The longstanding ban on comparative advertising was undermined by separate rulings from two French courts that ads for Swedish-owned telecoms operator Tele2 were not unlawful for comparing its lowest prices to those of local rivals France Telecom, Cegetel and 9 Telecom.

Created by the Paris office of J Walter Thompson, Tele2’s No Comment print campaign focused on straight price comparisons showing that its peak period rates were under half those of France Telecom.
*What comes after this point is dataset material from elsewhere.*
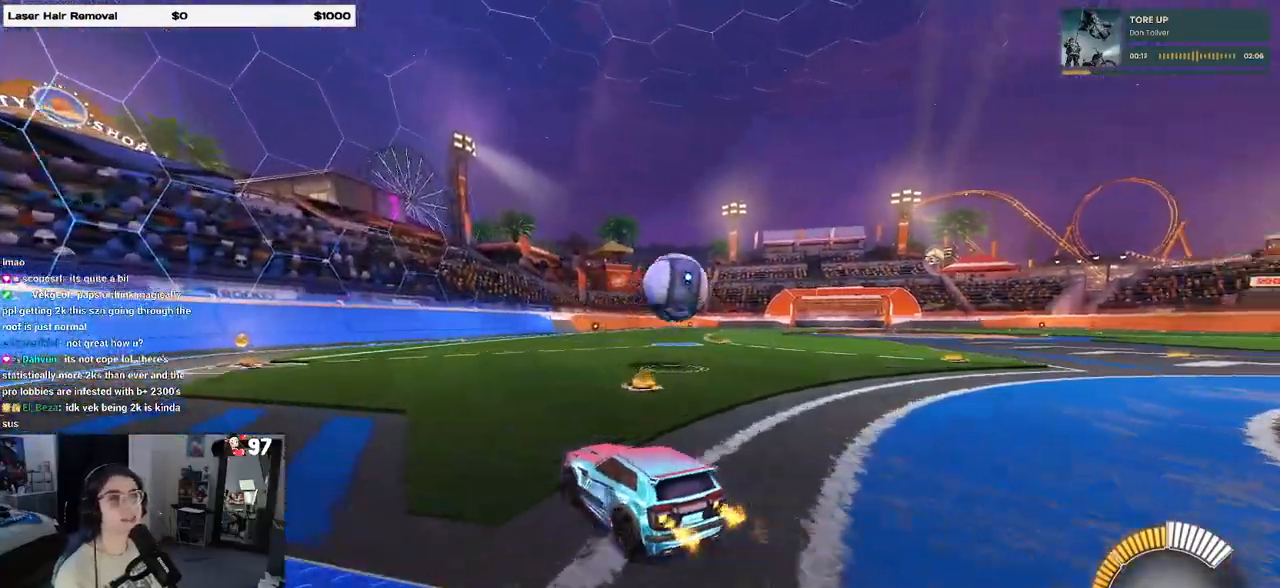
{"buttons": [], "left_stick": "center", "right_stick": "center", "events": [[283, "left_stick", "right"], [317, "R2", "up"], [383, "left_stick", "center"]]}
This, claimed the latter, amounted to "unfair competition" because it only focused on peak period rates, rather than time slots where its prices were less competitive.

In a separate case, another court gave equally short shrift to a complaint by Vivendi-owned Cegetel, which argued that Tele2's ads demonstrating a 25% saving were "illicit, untruthful and likely to lead clients into error." The court disagreed, ruling that the ads met the criteria on comparative advertising – objectivity and fairness – adding that they were clearly focused on identical products.

"The decision has encouraged Tele2 to continue with its comparative strategy," says a JWT spoke, "especially since its rates are the lowest on the market, in practically every time slot."

Tele2, a division of Sweden’s Kinnevik Group, is active in eleven European countries and has attracted over one million subscribers since its French launch in March 1999.